Snowflake Pattern-based Query Clustering

Unlike traditional clustering methods that focus on grouping objects with similar values on a set of dimensions, pattern-based clustering finds objects that exhibit coherent patterns in subspaces. Pattern-based clustering extends the concept of traditional clustering and benefits a wide range of applications. 

Query Clusters

 A query cluster is a group of queries that have the same or similar logical structure. The queries have enough in common that they could be considered the "Same". For example: 

  • select customer_id from table_jan
  • select customer_id from table_feb

Even when queries are not the same, they might have significant overlap and commonality. For Bluesky's objective, sameness is measured by how much overlap is there in use of compute, logic and data resources, with an eye for finding ways to make queries run faster and cheaper. Advanced pattern matching undercovers significant but non-obvious trends in the complete volume of customers' queries to target optimization.

Bluesky Query Patterns  

Bluesky’s SaaS product continuously analyzes Snowflake workloads to surface insight into what is costing the most and why using an innovative technology called query patterns. Bluesky not only surfaces insight into costs today but how their costs have been trending and what their projected costs will be over a certain time horizon. Bluesky also provides granular insights by warehouse, team, users and individual data pipelines and queries. 

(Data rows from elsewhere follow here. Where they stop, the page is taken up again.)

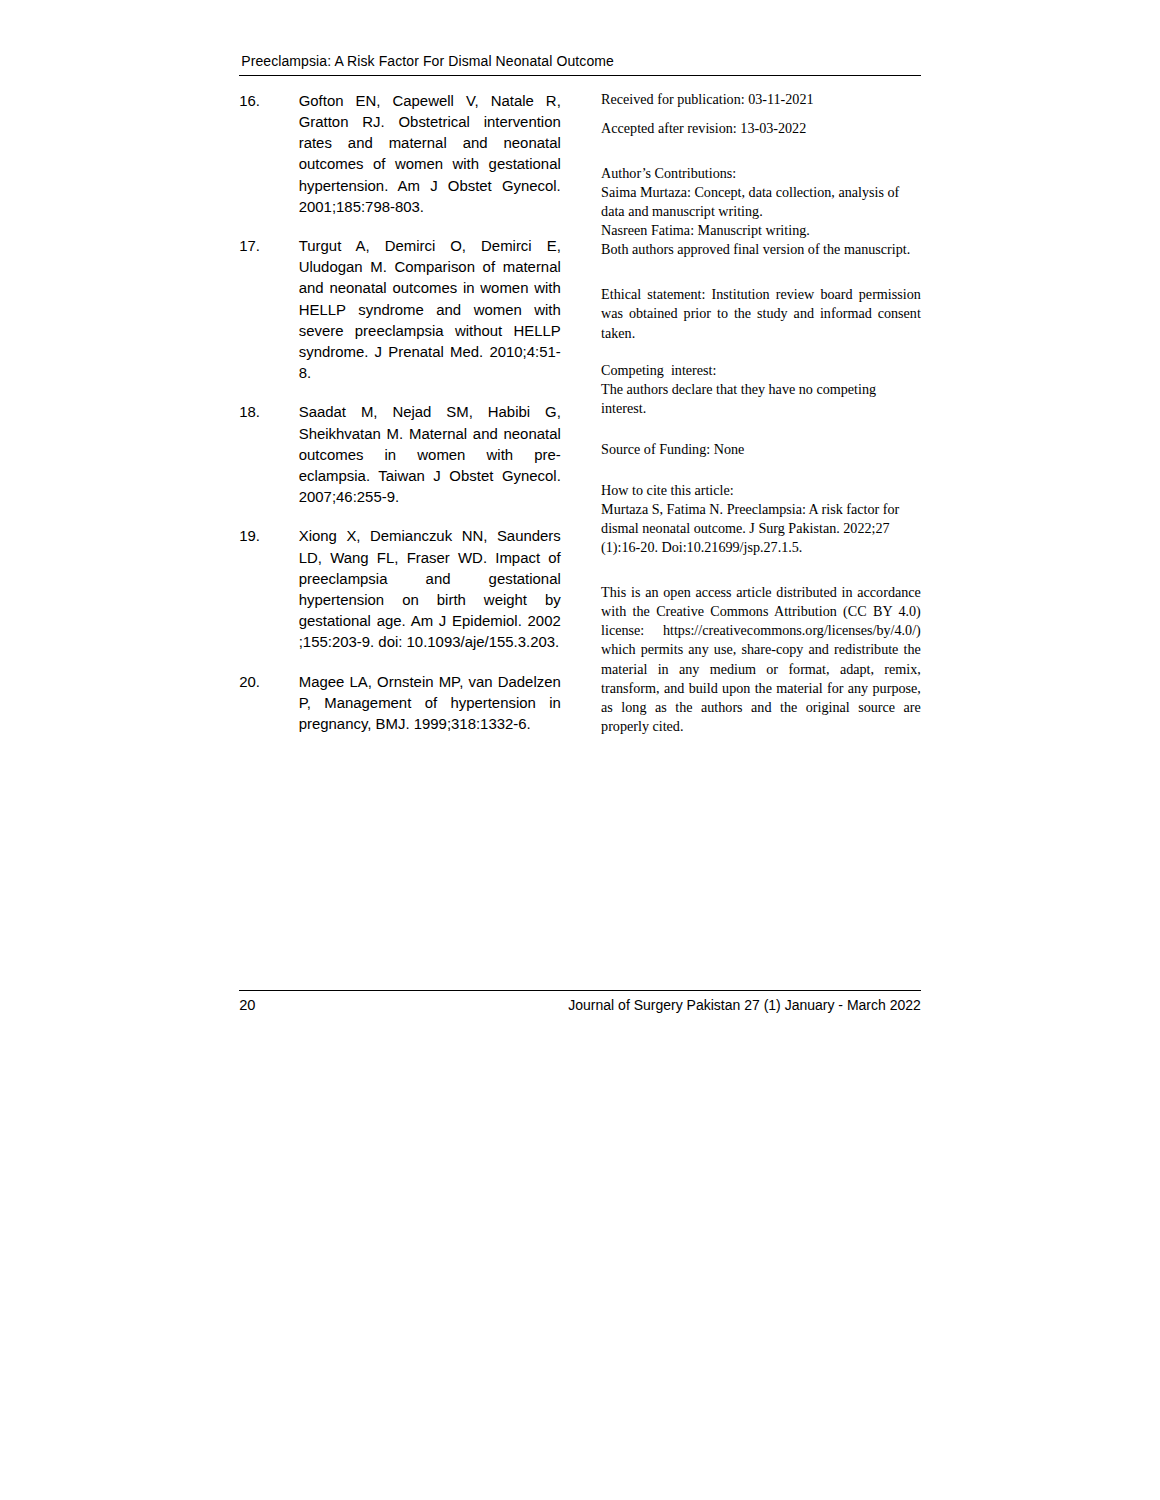Preeclampsia: A Risk Factor For Dismal Neonatal Outcome
16. Gofton EN, Capewell V, Natale R, Gratton RJ. Obstetrical intervention rates and maternal and neonatal outcomes of women with gestational hypertension. Am J Obstet Gynecol. 2001;185:798-803.
17. Turgut A, Demirci O, Demirci E, Uludogan M. Comparison of maternal and neonatal outcomes in women with HELLP syndrome and women with severe preeclampsia without HELLP syndrome. J Prenatal Med. 2010;4:51-8.
18. Saadat M, Nejad SM, Habibi G, Sheikhvatan M. Maternal and neonatal outcomes in women with pre-eclampsia. Taiwan J Obstet Gynecol. 2007;46:255-9.
19. Xiong X, Demianczuk NN, Saunders LD, Wang FL, Fraser WD. Impact of preeclampsia and gestational hypertension on birth weight by gestational age. Am J Epidemiol. 2002 ;155:203-9. doi: 10.1093/aje/155.3.203.
20. Magee LA, Ornstein MP, van Dadelzen P, Management of hypertension in pregnancy, BMJ. 1999;318:1332-6.
Received for publication: 03-11-2021
Accepted after revision: 13-03-2022
Author’s Contributions:
Saima Murtaza: Concept, data collection, analysis of data and manuscript writing.
Nasreen Fatima: Manuscript writing.
Both authors approved final version of the manuscript.
Ethical statement: Institution review board permission was obtained prior to the study and informad consent taken.
Competing interest:
The authors declare that they have no competing interest.
Source of Funding: None
How to cite this article:
Murtaza S, Fatima N. Preeclampsia: A risk factor for dismal neonatal outcome. J Surg Pakistan. 2022;27 (1):16-20. Doi:10.21699/jsp.27.1.5.
This is an open access article distributed in accordance with the Creative Commons Attribution (CC BY 4.0) license: https://creativecommons.org/licenses/by/4.0/) which permits any use, share-copy and redistribute the material in any medium or format, adapt, remix, transform, and build upon the material for any purpose, as long as the authors and the original source are properly cited.
20
Journal of Surgery Pakistan 27 (1) January - March 2022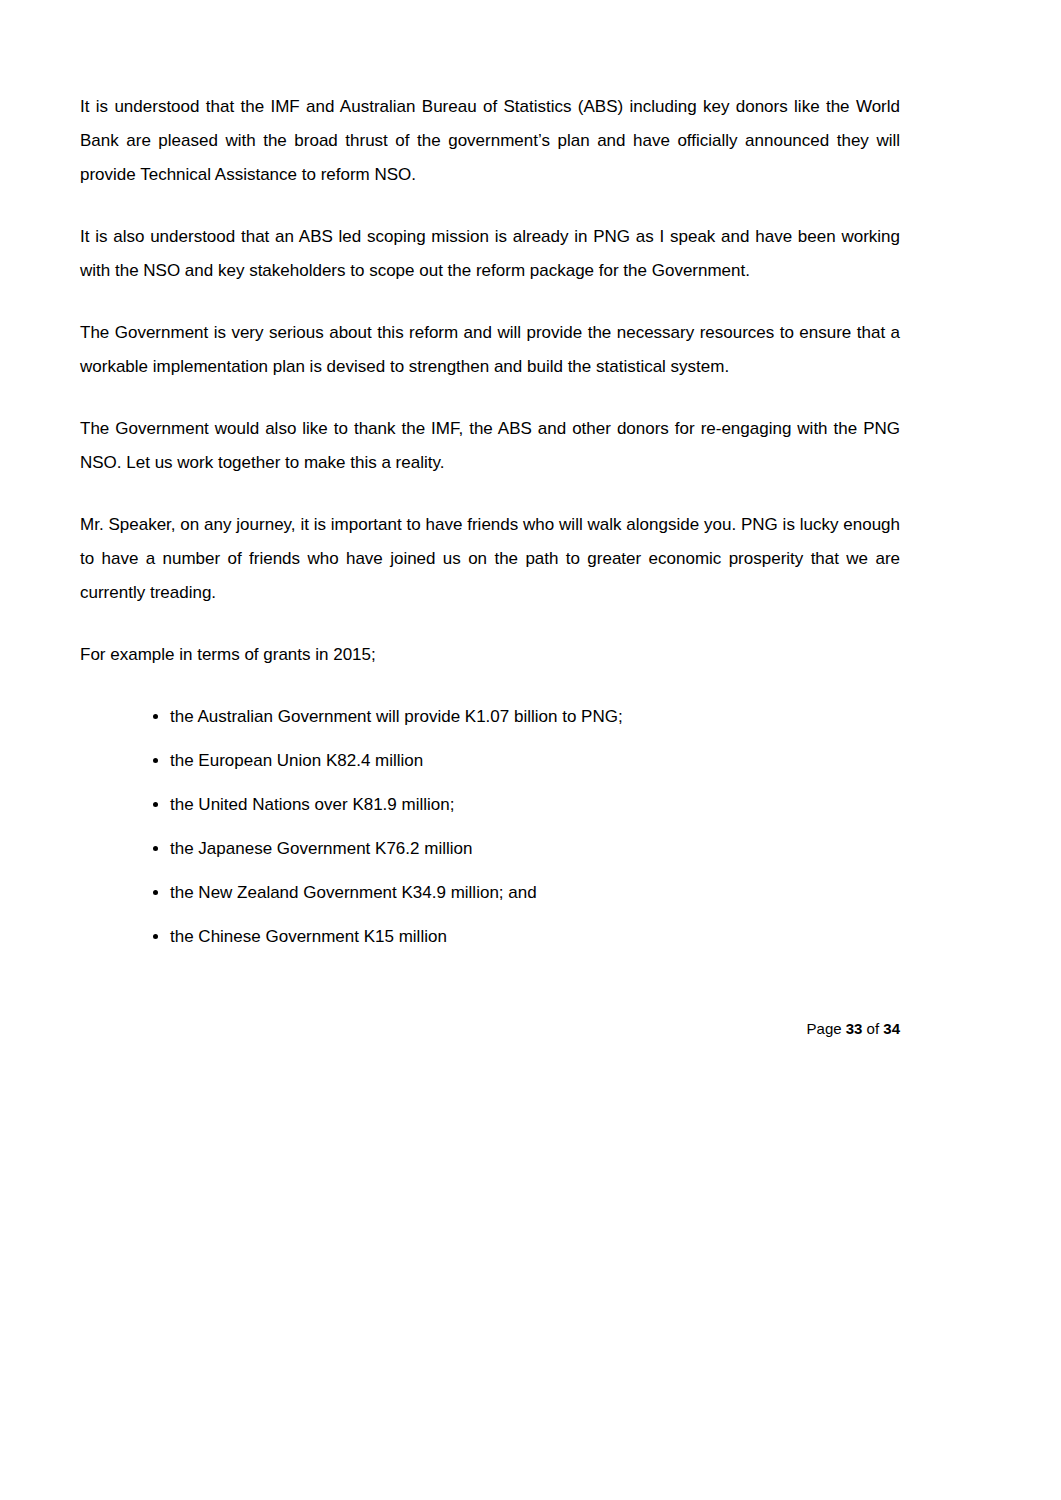It is understood that the IMF and Australian Bureau of Statistics (ABS) including key donors like the World Bank are pleased with the broad thrust of the government’s plan and have officially announced they will provide Technical Assistance to reform NSO.
It is also understood that an ABS led scoping mission is already in PNG as I speak and have been working with the NSO and key stakeholders to scope out the reform package for the Government.
The Government is very serious about this reform and will provide the necessary resources to ensure that a workable implementation plan is devised to strengthen and build the statistical system.
The Government would also like to thank the IMF, the ABS and other donors for re-engaging with the PNG NSO. Let us work together to make this a reality.
Mr. Speaker, on any journey, it is important to have friends who will walk alongside you. PNG is lucky enough to have a number of friends who have joined us on the path to greater economic prosperity that we are currently treading.
For example in terms of grants in 2015;
the Australian Government will provide K1.07 billion to PNG;
the European Union K82.4 million
the United Nations over K81.9 million;
the Japanese Government K76.2 million
the New Zealand Government K34.9 million; and
the Chinese Government K15 million
Page 33 of 34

By intelligently watching for similar query patterns, Bluesky can detect complex situations that simplistic visibility tools miss in order to identify workloads that provide no value, such as long-running queries that fail repeatedly without providing any value. For the remaining high-cost queries with business value validated, it also recommends ways to tune queries so they run faster and cost less. 

Bluesky uses profile-driven Query Cost Attribution and pattern-based Query Clustering to understand the implications of how customers are using data and recommend ways to continuously optimize performance more cost-effectively. Bluesky provides AI-powered, actionable recommendations that customers can implement immediately to drive measurable business impact. These insights and recommendations are delivered via a dashboard that provides interactive visualizations, insights and recommendations into warehouses, clusters, users and queries.